### Text
How to Read a Poem

Reproduced in partnership with the Great Books Foundation.

Reading poetry well is part attitude and part technique. Curiosity is a useful attitude, especially when it’s free of preconceived ideas about what poetry is or should be. Effective technique directs your curiosity into asking questions, drawing you into a conversation with the poem.

In Great Books programs, the goal of careful reading is often to take up a question of meaning, an interpretive question that has more than one answer. Since the form of a poem is part of its meaning (for example, features such as repetition and rhyme may amplify or extend the meaning of a word or idea, adding emphasis, texture, or dimension), we believe that questions about form and technique, about the observable features of a poem, provide an effective point of entry for interpretation. To ask some of these questions, you’ll need to develop a good ear for the musical qualities of language, particularly how sound and rhythm relate to meaning. This approach is one of many ways into a poem.

Getting Started: Prior Assumptions

Most readers make three false assumptions when addressing an unfamiliar poem. The first is assuming that they should understand what they encounter on the first reading, and if they don’t, that something is wrong with them or with the poem. The second is assuming that the poem is a kind of code, that each detail corresponds to one, and only one, thing, and unless they can crack this code, they’ve missed the point. The third is assuming that the poem can mean anything readers want it to mean.

William Carlos Williams wrote a verse addressed to his wife in the poem "January Morning,":

All this—

was for you, old woman.

I wanted to write a poem

that you would understand.

For what good is it to me

if you can’t understand it?

But you got to try hard—

Williams admits in these lines that poetry is often difficult. He also suggests that a poet depends on the effort of a reader; somehow, a reader must "complete" what the poet has begun.

This act of completion begins when you enter the imaginative play of a poem, bringing to it your experience and point of view. If a poem is "play" in the sense of a game or a sport, then you enjoy that it makes you work a little, that it makes you sweat a bit. Reading poetry is a challenge, but like so many other things, it takes practice, and your skills and insight improve as you progress.

### Supplied information
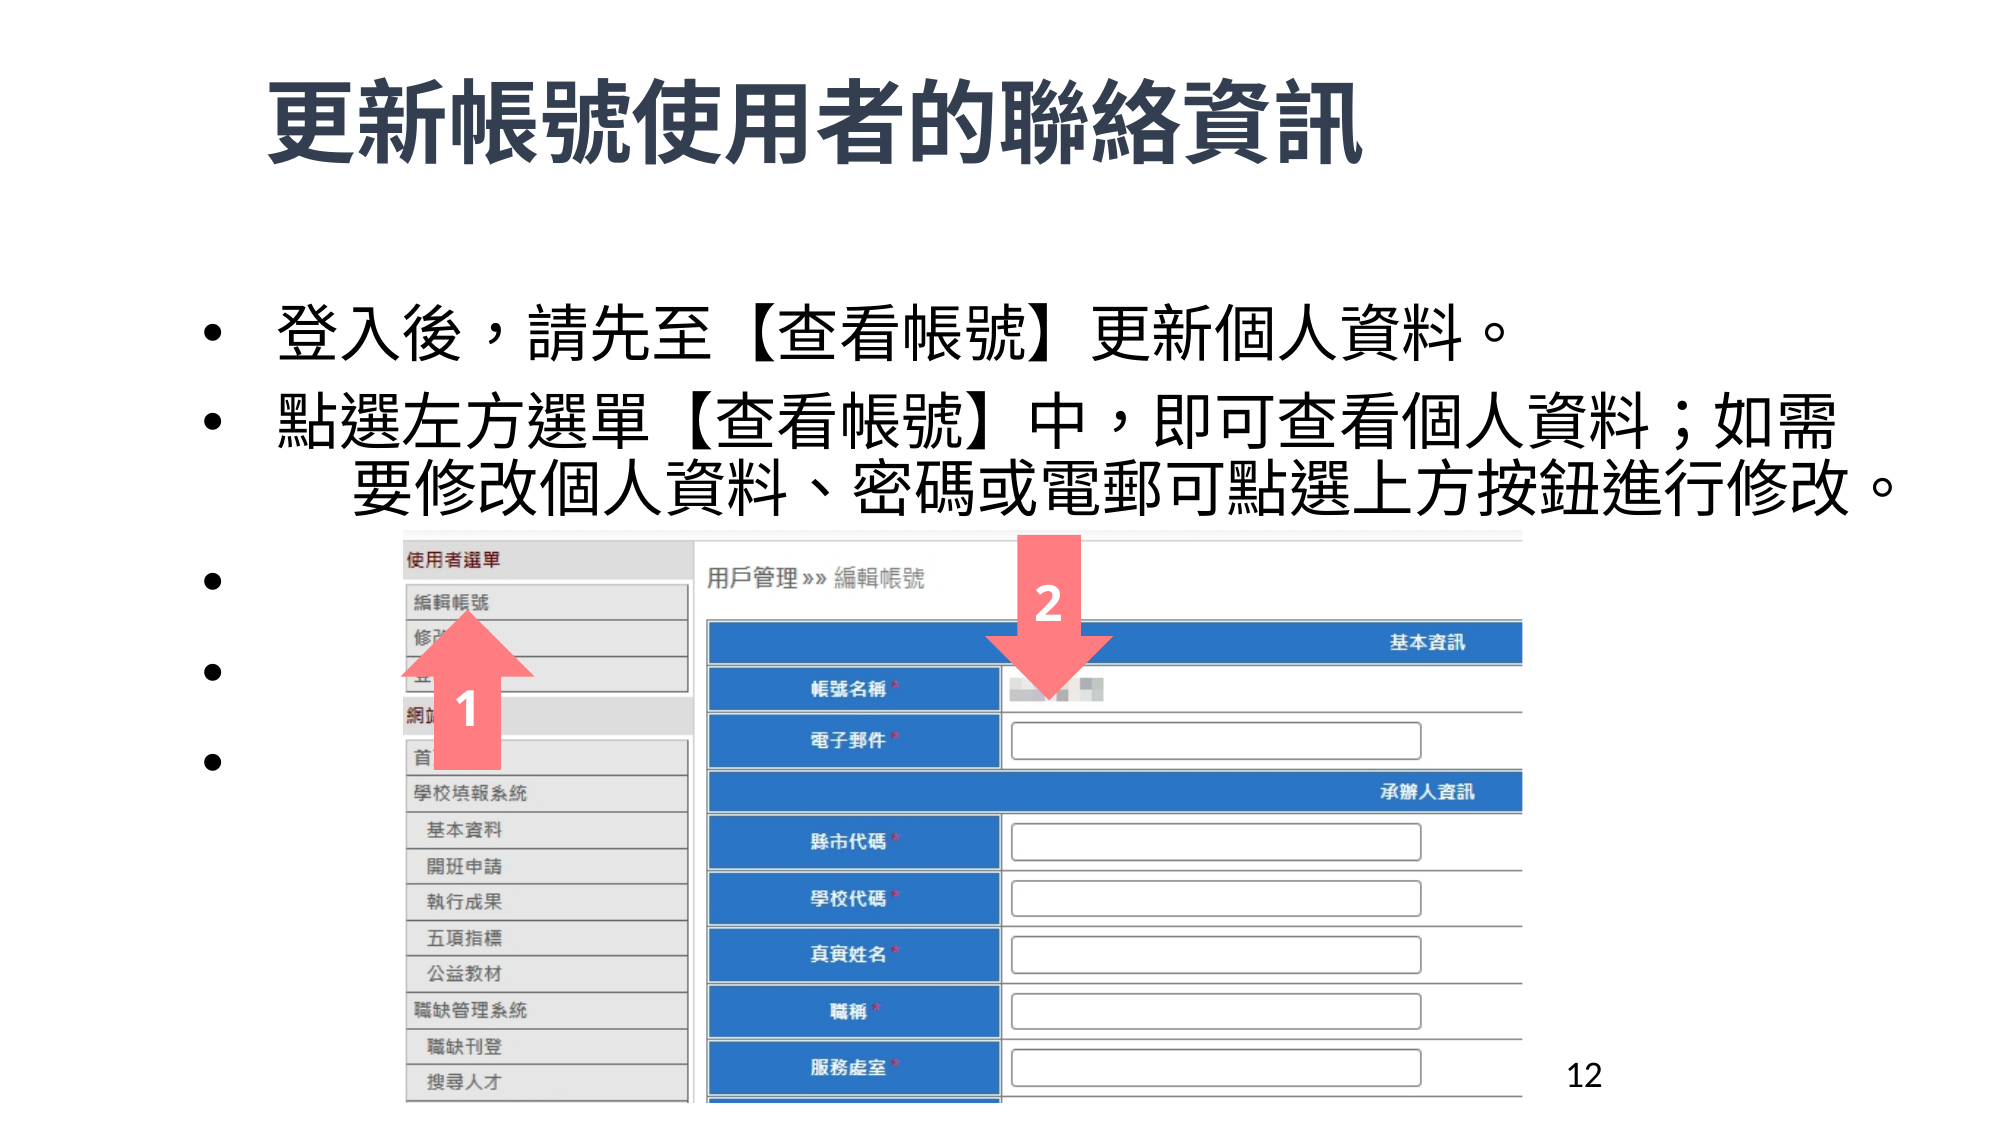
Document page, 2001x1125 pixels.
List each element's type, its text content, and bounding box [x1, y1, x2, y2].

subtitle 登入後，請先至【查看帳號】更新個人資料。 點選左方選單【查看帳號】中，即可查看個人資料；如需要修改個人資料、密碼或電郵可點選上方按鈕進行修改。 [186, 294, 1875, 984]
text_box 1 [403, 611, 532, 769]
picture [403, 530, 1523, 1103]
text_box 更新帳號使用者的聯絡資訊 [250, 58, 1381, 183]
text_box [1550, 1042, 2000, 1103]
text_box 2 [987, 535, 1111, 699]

### Do this
Could you pick up the guide on reading poetry after its last sentence and keep writing it?

### Task result
Literature is, and has always been, the sharing of experience, the pooling of human understanding about living, loving, and dying. Successful poems welcome you in, revealing ideas that may not have been foremost in the writer’s mind in the moment of composition. The best poetry has a magical quality—a sense of being more than the sum of its parts—and even when it’s impossible to articulate this sense, this something more, the power of the poem is left undiminished.

Poems speak to us in many ways. Though their forms may not always be direct or narrative, keep in mind that a real person formed the moment of the poem, and it’s wise to seek an understanding of that moment. Sometimes the job of the poem is to come closer to saying what cannot be said in other forms of writing, to suggest an experience, idea, or feeling that you can know but not entirely express in any direct or literal way. The techniques of word and line arrangement, sound and rhythm, add to—and in some cases, multiply—the meaning of words to go beyond the literal, giving you an impression of an idea or feeling, an experience that you can’t quite put into words but that you know is real.

The Line

What determines where a line stops in poetry? There is, of course, more than one answer to this question. Lines are often determined by meaning, sound and rhythm, breath, or typography. Poets may use several of these elements at the same time. Some poems are metrical in a strict sense. But what if the lines aren’t metrical? What if the lines are irregular?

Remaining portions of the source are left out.